I came across a special relativity text which says A particle does not become heavier with increasing speed.
Do you believe the author is correct? What would you expect would happen to the magnitude of the gravitational field if the source of the field was moving?
Quote from: jerrygg38 on 23/07/2016 13:03:03Inertial mass is a combination of gravitational mass and momentum.Wrong. In the immortal words of my navigation instructor "start from where you are, then you won't get lost before you take off". So I advise you to try again.

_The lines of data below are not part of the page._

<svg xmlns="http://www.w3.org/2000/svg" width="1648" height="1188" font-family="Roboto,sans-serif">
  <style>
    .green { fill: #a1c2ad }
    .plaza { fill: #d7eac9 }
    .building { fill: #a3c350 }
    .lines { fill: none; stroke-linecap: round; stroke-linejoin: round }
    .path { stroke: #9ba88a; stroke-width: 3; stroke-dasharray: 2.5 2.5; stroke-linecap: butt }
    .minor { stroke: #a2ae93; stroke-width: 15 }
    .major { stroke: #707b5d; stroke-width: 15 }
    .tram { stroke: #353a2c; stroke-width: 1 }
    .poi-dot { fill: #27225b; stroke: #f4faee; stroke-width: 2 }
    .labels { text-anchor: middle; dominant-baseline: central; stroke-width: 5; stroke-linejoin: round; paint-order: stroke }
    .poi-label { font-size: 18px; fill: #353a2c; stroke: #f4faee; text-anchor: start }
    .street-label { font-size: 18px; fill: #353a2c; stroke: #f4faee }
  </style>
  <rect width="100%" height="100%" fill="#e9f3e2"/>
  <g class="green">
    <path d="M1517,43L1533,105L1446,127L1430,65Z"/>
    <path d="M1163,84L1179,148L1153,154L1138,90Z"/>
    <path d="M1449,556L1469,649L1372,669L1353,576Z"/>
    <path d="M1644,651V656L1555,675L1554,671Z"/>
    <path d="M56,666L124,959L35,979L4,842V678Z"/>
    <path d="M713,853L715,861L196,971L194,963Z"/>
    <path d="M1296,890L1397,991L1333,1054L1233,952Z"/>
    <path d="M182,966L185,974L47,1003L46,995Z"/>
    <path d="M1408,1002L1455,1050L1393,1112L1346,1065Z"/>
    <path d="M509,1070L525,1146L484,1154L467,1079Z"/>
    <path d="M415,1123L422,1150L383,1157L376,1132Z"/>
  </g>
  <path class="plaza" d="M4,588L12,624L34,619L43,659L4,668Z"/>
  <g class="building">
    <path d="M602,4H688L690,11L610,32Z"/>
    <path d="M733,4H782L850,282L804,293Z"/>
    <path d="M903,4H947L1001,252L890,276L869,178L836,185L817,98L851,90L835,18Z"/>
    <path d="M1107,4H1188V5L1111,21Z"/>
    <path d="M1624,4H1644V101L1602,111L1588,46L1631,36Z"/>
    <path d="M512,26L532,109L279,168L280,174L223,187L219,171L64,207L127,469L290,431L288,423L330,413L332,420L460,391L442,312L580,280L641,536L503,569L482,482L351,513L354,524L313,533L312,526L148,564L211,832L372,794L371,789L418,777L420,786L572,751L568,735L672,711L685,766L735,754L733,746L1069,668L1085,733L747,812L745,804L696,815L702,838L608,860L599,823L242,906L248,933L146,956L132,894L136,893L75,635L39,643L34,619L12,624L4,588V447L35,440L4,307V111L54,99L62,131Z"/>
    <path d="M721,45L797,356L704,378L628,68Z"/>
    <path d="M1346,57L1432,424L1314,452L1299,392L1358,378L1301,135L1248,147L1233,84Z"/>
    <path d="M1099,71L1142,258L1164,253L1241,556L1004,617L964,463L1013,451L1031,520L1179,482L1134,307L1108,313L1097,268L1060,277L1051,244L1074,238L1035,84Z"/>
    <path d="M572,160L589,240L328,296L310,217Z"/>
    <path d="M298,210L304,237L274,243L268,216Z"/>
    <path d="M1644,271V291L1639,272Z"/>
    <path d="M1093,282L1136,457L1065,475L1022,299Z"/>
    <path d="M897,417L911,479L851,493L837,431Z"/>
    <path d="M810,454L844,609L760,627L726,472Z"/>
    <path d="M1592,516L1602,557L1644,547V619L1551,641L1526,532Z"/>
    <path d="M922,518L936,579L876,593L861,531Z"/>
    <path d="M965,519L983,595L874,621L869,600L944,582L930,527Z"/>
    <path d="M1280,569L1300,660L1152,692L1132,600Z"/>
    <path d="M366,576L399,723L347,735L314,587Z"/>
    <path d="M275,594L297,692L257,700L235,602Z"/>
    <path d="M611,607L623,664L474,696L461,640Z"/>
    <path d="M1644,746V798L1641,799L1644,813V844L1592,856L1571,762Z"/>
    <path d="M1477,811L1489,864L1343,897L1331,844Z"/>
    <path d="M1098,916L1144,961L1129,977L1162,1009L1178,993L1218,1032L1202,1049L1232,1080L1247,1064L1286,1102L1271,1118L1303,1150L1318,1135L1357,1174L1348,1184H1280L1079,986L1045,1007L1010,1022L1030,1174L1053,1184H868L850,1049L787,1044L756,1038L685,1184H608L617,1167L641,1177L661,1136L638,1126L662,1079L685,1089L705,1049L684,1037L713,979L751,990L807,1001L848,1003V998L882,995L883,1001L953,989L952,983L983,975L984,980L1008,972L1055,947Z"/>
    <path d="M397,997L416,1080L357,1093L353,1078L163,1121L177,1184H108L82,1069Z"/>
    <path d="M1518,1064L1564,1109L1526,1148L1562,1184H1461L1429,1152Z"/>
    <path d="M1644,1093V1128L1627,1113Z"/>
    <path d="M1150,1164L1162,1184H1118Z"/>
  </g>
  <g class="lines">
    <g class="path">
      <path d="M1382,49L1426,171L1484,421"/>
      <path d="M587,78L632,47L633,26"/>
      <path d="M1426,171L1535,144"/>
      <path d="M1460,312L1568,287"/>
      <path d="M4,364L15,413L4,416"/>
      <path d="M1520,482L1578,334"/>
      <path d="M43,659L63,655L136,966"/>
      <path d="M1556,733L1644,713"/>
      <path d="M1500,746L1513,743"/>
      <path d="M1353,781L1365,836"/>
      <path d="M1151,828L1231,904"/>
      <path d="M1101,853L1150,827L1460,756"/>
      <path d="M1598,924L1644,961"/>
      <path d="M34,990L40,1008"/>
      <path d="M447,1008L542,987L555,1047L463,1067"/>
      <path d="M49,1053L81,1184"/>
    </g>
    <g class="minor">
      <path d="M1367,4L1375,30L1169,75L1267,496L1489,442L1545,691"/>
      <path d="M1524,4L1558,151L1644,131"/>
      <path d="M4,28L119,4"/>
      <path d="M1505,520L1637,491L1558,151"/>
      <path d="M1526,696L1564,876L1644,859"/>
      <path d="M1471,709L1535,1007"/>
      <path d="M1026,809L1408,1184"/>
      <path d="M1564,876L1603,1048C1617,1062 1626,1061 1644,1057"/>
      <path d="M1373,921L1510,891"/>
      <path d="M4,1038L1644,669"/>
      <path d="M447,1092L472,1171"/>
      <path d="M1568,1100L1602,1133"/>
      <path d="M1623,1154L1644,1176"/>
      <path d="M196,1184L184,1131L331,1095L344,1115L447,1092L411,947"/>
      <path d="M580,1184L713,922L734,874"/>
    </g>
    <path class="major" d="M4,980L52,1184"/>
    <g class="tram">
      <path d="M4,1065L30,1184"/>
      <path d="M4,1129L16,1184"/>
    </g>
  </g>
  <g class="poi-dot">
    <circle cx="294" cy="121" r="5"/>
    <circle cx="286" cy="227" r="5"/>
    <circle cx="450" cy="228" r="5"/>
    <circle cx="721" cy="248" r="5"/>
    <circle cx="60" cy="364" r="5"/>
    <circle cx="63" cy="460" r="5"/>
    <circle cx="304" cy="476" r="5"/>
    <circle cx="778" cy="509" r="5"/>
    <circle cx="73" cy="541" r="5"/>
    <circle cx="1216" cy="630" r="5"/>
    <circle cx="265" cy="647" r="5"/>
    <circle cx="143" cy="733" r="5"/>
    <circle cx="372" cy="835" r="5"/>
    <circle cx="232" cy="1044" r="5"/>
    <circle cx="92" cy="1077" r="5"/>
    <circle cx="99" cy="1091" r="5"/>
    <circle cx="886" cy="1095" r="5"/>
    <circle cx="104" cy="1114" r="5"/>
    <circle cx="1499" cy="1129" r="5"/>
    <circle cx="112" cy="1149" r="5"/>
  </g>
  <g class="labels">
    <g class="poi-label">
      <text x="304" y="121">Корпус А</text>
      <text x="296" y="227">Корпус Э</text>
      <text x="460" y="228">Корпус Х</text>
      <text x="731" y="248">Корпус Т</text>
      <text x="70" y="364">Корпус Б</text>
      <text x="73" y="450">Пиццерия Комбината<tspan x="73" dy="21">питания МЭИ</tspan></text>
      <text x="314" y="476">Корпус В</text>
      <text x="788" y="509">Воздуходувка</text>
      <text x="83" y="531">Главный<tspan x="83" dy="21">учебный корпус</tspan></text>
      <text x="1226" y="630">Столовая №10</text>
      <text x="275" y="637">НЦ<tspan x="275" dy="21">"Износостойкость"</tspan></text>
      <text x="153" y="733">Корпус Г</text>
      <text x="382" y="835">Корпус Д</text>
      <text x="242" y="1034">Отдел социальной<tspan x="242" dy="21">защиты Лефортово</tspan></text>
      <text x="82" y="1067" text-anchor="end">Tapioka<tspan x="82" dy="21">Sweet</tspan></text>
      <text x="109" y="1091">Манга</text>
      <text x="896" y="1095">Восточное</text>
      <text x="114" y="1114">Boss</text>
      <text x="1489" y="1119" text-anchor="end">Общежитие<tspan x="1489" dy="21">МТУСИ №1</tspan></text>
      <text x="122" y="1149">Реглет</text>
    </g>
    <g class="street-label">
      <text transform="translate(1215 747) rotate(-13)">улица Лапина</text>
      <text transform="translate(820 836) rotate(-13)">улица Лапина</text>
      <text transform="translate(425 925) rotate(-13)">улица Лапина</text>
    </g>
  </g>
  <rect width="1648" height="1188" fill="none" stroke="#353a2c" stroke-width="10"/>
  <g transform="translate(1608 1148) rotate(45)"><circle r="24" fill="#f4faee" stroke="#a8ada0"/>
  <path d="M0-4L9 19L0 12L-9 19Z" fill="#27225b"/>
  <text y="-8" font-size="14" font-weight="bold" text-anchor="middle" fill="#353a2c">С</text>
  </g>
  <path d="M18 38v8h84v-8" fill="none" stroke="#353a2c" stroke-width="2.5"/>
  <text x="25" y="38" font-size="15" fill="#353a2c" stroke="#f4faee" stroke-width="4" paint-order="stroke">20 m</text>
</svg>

Gravitational verses inertial mass The question concerns the difference between gravitational mass and inertial mass. Gravitational mass produces weight in a gravitational field. Inertial mass is a combination of gravitational mass and momentum. Gravitational mass is due to spherical energy patterns. Thus if you have a ball of steel on a surface and heat it up, the ball does not move. Yet its energy has been increased and it weighs more. All the energy is confined to a simple sphere. Now let us take the ball lying on a plane and push it. We then have linear photonic energy added to the ball. This gives us spherical energy patters and linear energy patterns. Some of the energy added to the ball will result in additional spherical energy patterns. Some of it will be a combination of spherical energy patterns and linear energy patterns. Thus we get a gravitational mass increase and an even larger inertial mass where the inertial mass would the equivalent mass if all the energy was converted into spherical energy. How can we write equations to approximate the masses? Einstein’s mass verses velocity equations provide an approximation for the gravitational mass. His clock equations show a slowing of the clock in orbit above the Earth. This is caused by a root mean square type response and thus the same factor is good for the gravitational mass equations. Mg = Mo/[1-(V/C)^2]^0.5 Therefore the gravitational mass increases with velocity. What happens to the inertial mass? We need to increase the equivalent mass due to the linear motion which causes a combination of spherical and linear energy patterns. What is the best equation to do this job? The Radar Department libraries of Defense companies have studies for this problem. They use a Doppler solution in which the Doppler mass in the front of the object is larger and the rearward mass is smaller. Thus we get a combination of Doppler and Einstein. This produces an inertial mass of Mi = Mo/[1-(V/C)^2] Notice that the inertial mass is larger than the gravitational mass by a second Einsteinian factor. Is this a good answer? It matches the energy necessary to bring a proton toward light speed pretty good. The big problem is that the actual solution would require a Fourier series non-linear analysis. For myself I use the Doppler for the original mass and the root mean square of Doppler equals Einstein and then a double Doppler for the inertial mass. The best we can do is an approximation.